Delikatessen
Denn der gebürtige Berliner Thielemann ist bei den Werken der Strauß-Dynastie endgültig zum Wiener geworden. Zwar ging es mit Karl Komzáks (junior) „Erzherzog Albrecht-Marsch“ partiturgemäß recht forsch los, doch bereits bei dem Walzer „Wiener Bonbons“ von Johann Strauß Sohn bewies Dirigent Thielemann, dass er Süßes extrem delikat servieren kann. Mit Strauß’ „Figaro-Polka“ kam auch französisches Flair ins Spiel. „Für die ganze Welt“ von Josef Hellmesberger Junior darf als Paradebeispiel eines perfekt musizierten Walzers stehen. Und „Ohne Bremse“ (eine Polka schnell) von Eduard Strauß) ging es fulminant in die Pause.
„Man darf nicht zu viel und nicht zu wenig machen“, erklärte Thielemann vorab im KURIER-Interview, sonst würde man als Dirigent „stören“. Nein, Thielemann „störte“ in keiner Weise, genoss den unvergleichlichen Klang des Orchesters (toll alle Soli) und zog dort das Tempo an, wo es angebracht war. Eher nicht bei der Ouvertüre zur Operette „Die Waldmeister“ von Johann Strauß, was aber wiederum zum darauffolgenden „Ischler Walzer“ (aus dem Nachlass des Komponisten) passte. Auch die „Nachtigall-Polka“ aus dessen Feder muss man so erst einmal hinbekommen. „Die Hochquelle“ (eine Polka) von Eduard Strauß spritze fröhlich vor sich hin – dann das Ereignis.
Wann hat man die „Neue Pizzicato-Polka“ von Johann Strauß so unendlich schön, so nuanciert, so feinsinnig gehört? Hier verließ sich Thielemann zurecht und mit wenigen Zeichengebungen auf das Orchester und „störte“ niemals. Bei der „Estudiantina-Polka“ aus dem Ballett „Die Perle von Iberien“ von Josef Hellmesberger Junior jedoch hatte der Dirigent die Zügel wieder fest in der Hand.
Novitäten
Neun Werke, die bis dato im Neujahrskonzert noch nie zu hören waren, präsentierten die Wiener Philharmoniker.
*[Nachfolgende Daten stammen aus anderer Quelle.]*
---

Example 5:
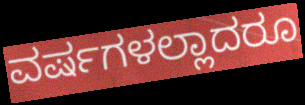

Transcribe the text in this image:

ವರ್ಷಗಳಲ್ಲಾದರೂ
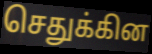
செதுக்கின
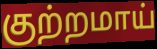
குற்றமாய்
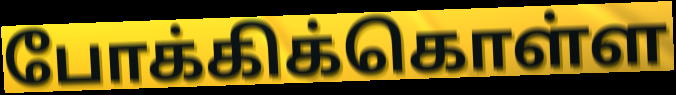
போக்கிக்கொள்ள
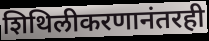
शिथिलीकरणानंतरही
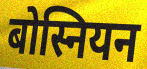
बोस्नियन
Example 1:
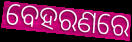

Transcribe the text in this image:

ବେହରଣରେ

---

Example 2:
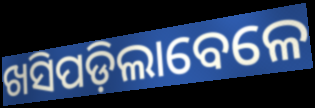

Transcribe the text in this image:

ଖସିପଡ଼ିଲାବେଳେ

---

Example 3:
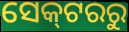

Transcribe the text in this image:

ସେକ୍‌ଟରରୁ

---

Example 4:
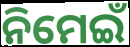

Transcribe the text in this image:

ନିମେଇଁ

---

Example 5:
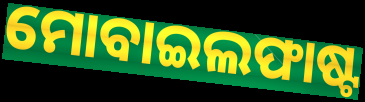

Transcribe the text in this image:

ମୋବାଇଲଫାଷ୍ଟ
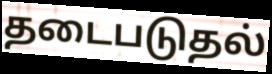
தடைபடுதல்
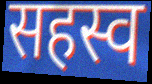
सहस्व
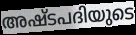
അഷ്ടപദിയുടെ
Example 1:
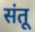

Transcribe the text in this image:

संतू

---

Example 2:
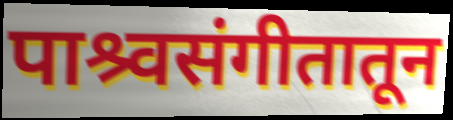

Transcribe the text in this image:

पाश्र्वसंगीतातून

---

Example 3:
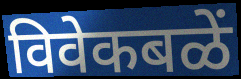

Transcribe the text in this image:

विवेकबळें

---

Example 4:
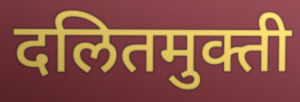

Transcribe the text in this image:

दलितमुक्ती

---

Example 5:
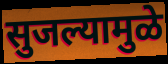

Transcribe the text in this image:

सुजल्यामुळे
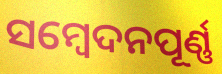
ସମ୍ବେଦନପୂର୍ଣ୍ଣ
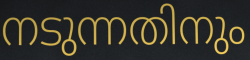
നടുന്നതിനും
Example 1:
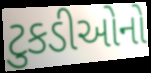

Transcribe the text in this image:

ટુકડીઓનો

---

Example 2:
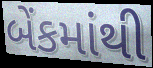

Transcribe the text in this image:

બેંકમાંથી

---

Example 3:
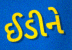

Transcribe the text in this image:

ઈડીને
Wobei vor allem eine – nach dem Walzer „Wiener Bürger“ von Carl Michael Ziehrer – für die größte Spannung sorgte. Eine Quadrille (WAB 121) des jungen Anton Bruckner in der sehr geglückten Orchesterfassung von Wolfgang Dörner. Siehe da, der Jahresregent (Wiederkehr des 200. Geburtstags) konnte als junger Komponist auch die sogenannte „leichte Musik“ verfassen, die bei den Philharmonikern und Thielemann naturgemäß in besten Händen war. Man denke nur an die eben erst veröffentlichte Einspielung aller Bruckner-Symphonien. Ein Meilenstein!
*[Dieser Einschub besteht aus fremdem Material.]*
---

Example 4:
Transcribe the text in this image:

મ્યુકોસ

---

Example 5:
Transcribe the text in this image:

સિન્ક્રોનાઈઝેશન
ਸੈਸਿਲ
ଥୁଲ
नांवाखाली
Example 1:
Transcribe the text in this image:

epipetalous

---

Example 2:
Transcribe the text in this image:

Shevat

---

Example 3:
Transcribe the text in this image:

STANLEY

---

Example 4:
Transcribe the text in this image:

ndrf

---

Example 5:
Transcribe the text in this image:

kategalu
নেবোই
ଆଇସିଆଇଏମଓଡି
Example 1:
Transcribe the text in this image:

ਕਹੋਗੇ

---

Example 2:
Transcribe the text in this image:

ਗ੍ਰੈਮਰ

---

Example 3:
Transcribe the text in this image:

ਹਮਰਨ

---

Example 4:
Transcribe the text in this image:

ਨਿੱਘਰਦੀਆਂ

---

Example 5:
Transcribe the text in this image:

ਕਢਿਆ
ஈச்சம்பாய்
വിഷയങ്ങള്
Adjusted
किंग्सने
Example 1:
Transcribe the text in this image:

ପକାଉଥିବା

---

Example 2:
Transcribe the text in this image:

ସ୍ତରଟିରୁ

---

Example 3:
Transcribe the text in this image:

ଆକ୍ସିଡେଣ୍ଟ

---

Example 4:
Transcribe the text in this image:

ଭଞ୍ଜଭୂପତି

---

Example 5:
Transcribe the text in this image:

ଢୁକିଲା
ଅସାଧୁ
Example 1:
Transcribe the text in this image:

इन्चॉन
Mit „Glædeligt Nytaar!“ (Deutsch: „Glückliches Neujahr!“ des dänischen Komponisten Hans Christian Lumbye ging es ins Finale. Der „Delirien-Walzer“ von Josef Strauß beschloss herrlich ausbalanciert und sehr kultiviert das offizielle Programm.
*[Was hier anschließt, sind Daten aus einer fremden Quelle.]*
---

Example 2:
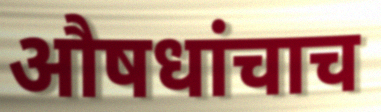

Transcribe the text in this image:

औषधांचाच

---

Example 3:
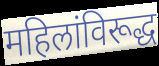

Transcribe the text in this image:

महिलांविरूद्ध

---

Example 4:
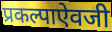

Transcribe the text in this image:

प्रकल्पाऐवजी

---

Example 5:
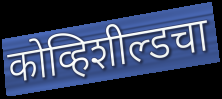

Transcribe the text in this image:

कोव्हिशील्डचा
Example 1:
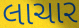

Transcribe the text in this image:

લાચાર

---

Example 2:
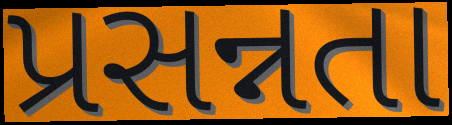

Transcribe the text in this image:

પ્રસન્નતા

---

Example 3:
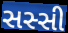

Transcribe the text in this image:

સસ્સી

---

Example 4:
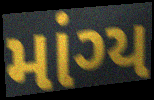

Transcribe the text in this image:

માંગ્ય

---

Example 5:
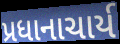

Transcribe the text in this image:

પ્રધાનાચાર્ય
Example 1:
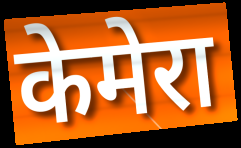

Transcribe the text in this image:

केमेरा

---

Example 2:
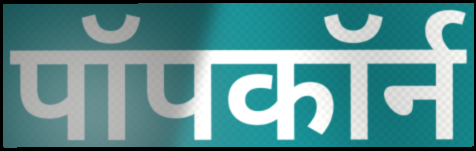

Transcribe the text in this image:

पॉपकॉर्न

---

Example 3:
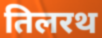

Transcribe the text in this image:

तिलरथ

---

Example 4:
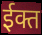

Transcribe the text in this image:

ईक्त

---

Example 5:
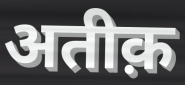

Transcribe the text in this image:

अतीक़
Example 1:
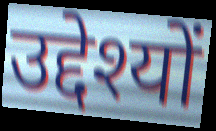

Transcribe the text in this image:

उद्देश्यों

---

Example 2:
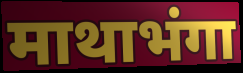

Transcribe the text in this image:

माथाभंगा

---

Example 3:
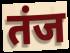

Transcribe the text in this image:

तंज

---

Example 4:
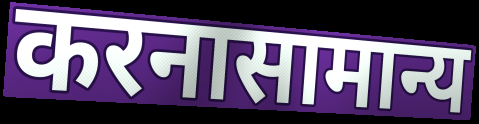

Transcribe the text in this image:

करनासामान्य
Dann war Thielemann am Wort. Die obligaten Neujahrswünsche von Dirigent und Orchester wurden heuer zu einem „Gruß an eine Welt, zerrissen von Kriegen und Intoleranz.“ Zuletzt aber Walzerseligkeit mit dem „Donauwalzer“ und dann kam mit dem „Radetzkymarsch“ der Mitklatschfaktor hinzu. Übrigens das einzige Mal, wo Thielemann nicht alles unter Kontrolle hatte. Denn wir Laien-Klatscher sind eben nicht so firm wie die Wiener Philharmoniker.